We at least now have some data [there]. The survival was very high in both groups; 92% in the trastuzumab alone group and 95% in the trastuzumab plus chemotherapy group. This is a useful piece of data to offer to our older patients who may be very worried about chemotherapy. If they are willing to get a trade-off [of 3% OS benefit], they can choose [trastuzumab alone].
The RxPONDER study [NCT01272037] was another very helpful trial because when we [detect a] positive node, we have always asked whether we should give chemotherapy. The results of RxPONDER study tell us that in postmenopausal women, if the Oncotype [DX recurrence score] is 25 or lower, they do not benefit from chemotherapy. That is good news for our patients.
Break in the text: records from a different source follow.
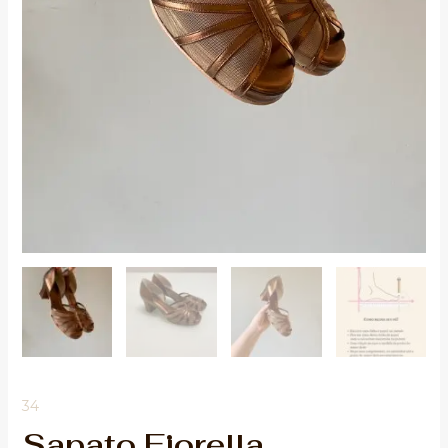
34
Sapato Fiorella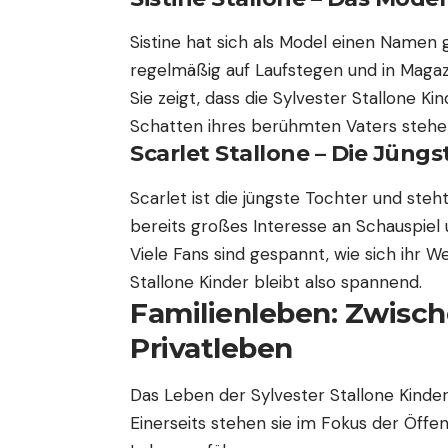
Sistine hat sich als Model einen Namen g
regelmäßig auf Laufstegen und in Magaz
Sie zeigt, dass die Sylvester Stallone 
Schatten ihres berühmten Vaters stehe
Scarlet Stallone – Die Jüngs
Scarlet ist die jüngste Tochter und steh
bereits großes Interesse an Schauspiel
Viele Fans sind gespannt, wie sich ihr W
Stallone Kinder bleibt also spannend.
Familienleben: Zwisc
Privatleben
Das Leben der Sylvester Stallone Kinde
Einerseits stehen sie im Fokus der Öffen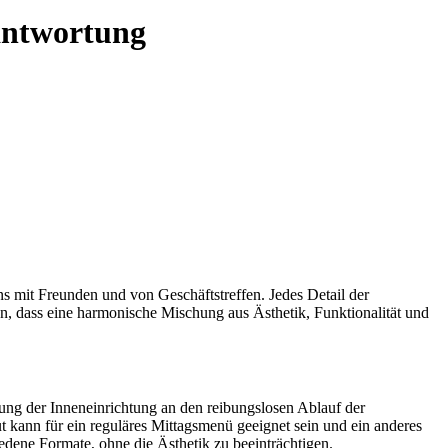
antwortung
ens mit Freunden und von Geschäftstreffen. Jedes Detail der
ben, dass eine harmonische Mischung aus Ästhetik, Funktionalität und
ltung der Inneneinrichtung an den reibungslosen Ablauf der
ut kann für ein reguläres Mittagsmenü geeignet sein und ein anderes
dene Formate, ohne die Ästhetik zu beeinträchtigen.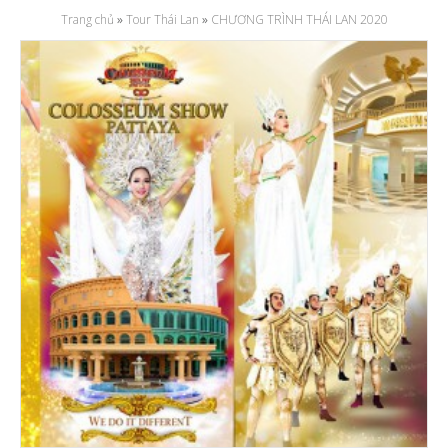
Trang chủ
»
Tour Thái Lan
»
CHƯƠNG TRÌNH THÁI LAN 2020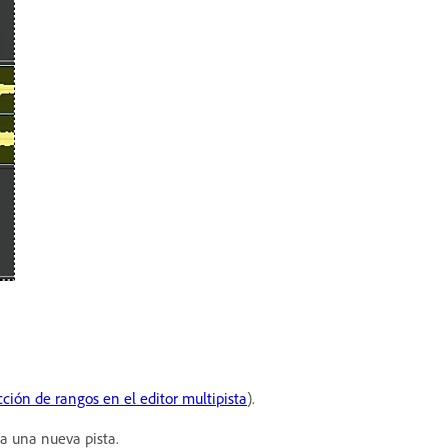
cción de rangos en el editor multipista
).
 a una nueva pista.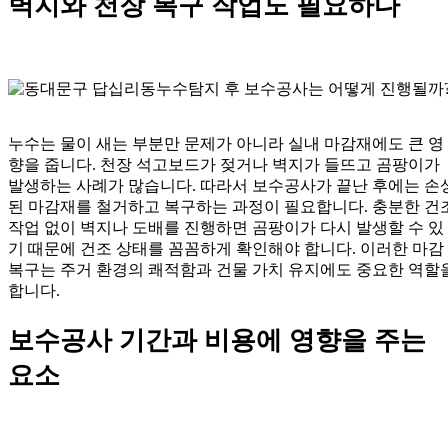
벽지와 천장 복구 작업도 필요하다
누수는 물이 새는 부분만 문제가 아니라 실내 마감재에도 큰 영
향을 줍니다. 천장 석고보드가 젖거나 벽지가 들뜨고 곰팡이가
발생하는 사례가 많습니다. 따라서 보수공사가 끝난 후에는 손
된 마감재를 철거하고 복구하는 과정이 필요합니다. 충분한 건
작업 없이 벽지나 도배를 진행하면 곰팡이가 다시 발생할 수 있
기 때문에 건조 상태를 꼼꼼하게 확인해야 합니다. 이러한 마감
복구는 주거 환경의 쾌적함과 건물 가치 유지에도 중요한 역할
합니다.
보수공사 기간과 비용에 영향을 주는
요소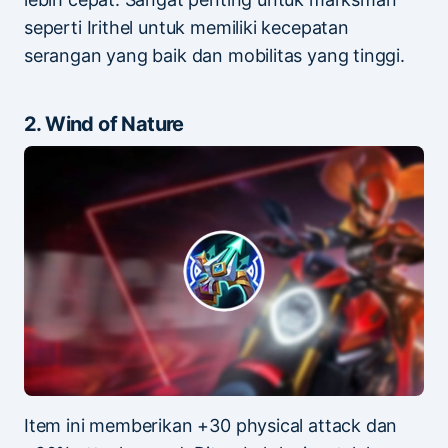
seperti Irithel untuk memiliki kecepatan
serangan yang baik dan mobilitas yang tinggi.
2. Wind of Nature
Item ini memberikan +30 physical attack dan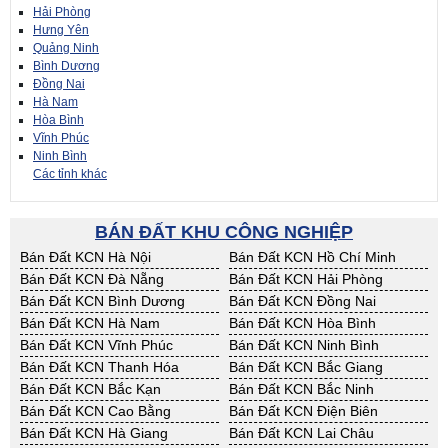
Hải Phòng
Hưng Yên
Quảng Ninh
Bình Dương
Đồng Nai
Hà Nam
Hòa Bình
Vĩnh Phúc
Ninh Bình
Các tỉnh khác
BÁN ĐẤT KHU CÔNG NGHIỆP
Bán Đất KCN Hà Nội
Bán Đất KCN Hồ Chí Minh
Bán Đất KCN Đà Nẵng
Bán Đất KCN Hải Phòng
Bán Đất KCN Bình Dương
Bán Đất KCN Đồng Nai
Bán Đất KCN Hà Nam
Bán Đất KCN Hòa Bình
Bán Đất KCN Vĩnh Phúc
Bán Đất KCN Ninh Bình
Bán Đất KCN Thanh Hóa
Bán Đất KCN Bắc Giang
Bán Đất KCN Bắc Kạn
Bán Đất KCN Bắc Ninh
Bán Đất KCN Cao Bằng
Bán Đất KCN Điện Biên
Bán Đất KCN Hà Giang
Bán Đất KCN Lai Châu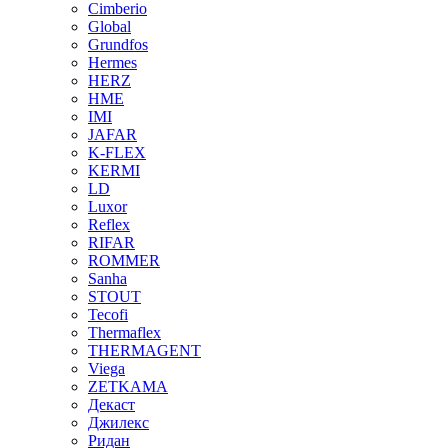
Cimberio
Global
Grundfos
Hermes
HERZ
HME
IMI
JAFAR
K-FLEX
KERMI
LD
Luxor
Reflex
RIFAR
ROMMER
Sanha
STOUT
Tecofi
Thermaflex
THERMAGENT
Viega
ZETKAMA
Декаст
Джилекс
Ридан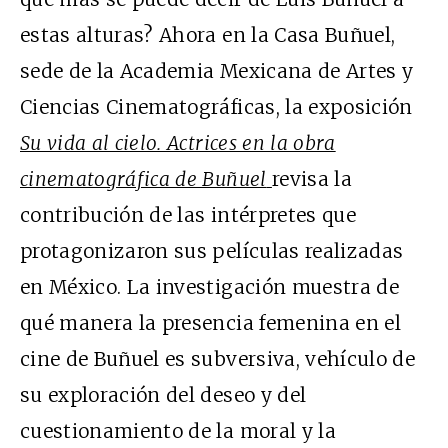
estas alturas? Ahora en la Casa Buñuel,
sede de la Academia Mexicana de Artes y
Ciencias Cinematográficas, la exposición
Su vida al cielo. Actrices en la obra
cinematográfica de Buñuel
revisa la
contribución de las intérpretes que
protagonizaron sus películas realizadas
en México. La investigación muestra de
qué manera la presencia femenina en el
cine de Buñuel es subversiva, vehículo de
su exploración del deseo y del
cuestionamiento de la moral y la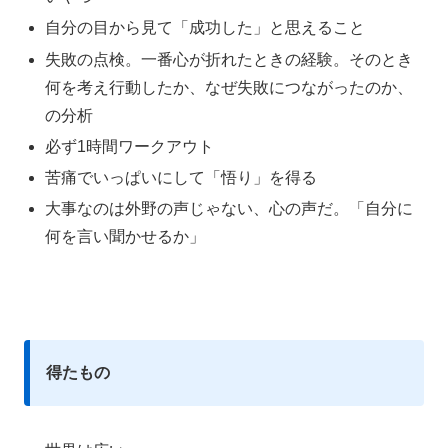
自分の目から見て「成功した」と思えること
失敗の点検。一番心が折れたときの経験。そのとき
何を考え行動したか、なぜ失敗につながったのか、
の分析
必ず1時間ワークアウト
苦痛でいっぱいにして「悟り」を得る
大事なのは外野の声じゃない、心の声だ。「自分に
何を言い聞かせるか」
得たもの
[The subcutaneous formulation offers] a very helpful way to deliver [trastuzumab and pertuzumab]. Subcutaneous [administration] means less time in an [infusion center] chair [for the patient].
These are typically well-tolerated drugs in terms of acute reactions. The diarrhea problem is the same [with the intravenous vs subcutaneous formulations].
Ultimately, now we have options, and we have adopted that [subcutaneous formulation] for a lot of our patients.
Beyond breast cancer alone, and for all older patients with cancer, there are multiple randomized studies that have been published in the past few years showing very consistently, that if we do a simple geriatric screening—ideally with some geriatric management behind it—we can modify decisions for 1 in 4 patients.
We decrease toxicity, but survival remains unaffected. Geriatric assessment should be part of the treatment for every older patient with cancer. It is a level 1 evidence-based approach for patients with cancer.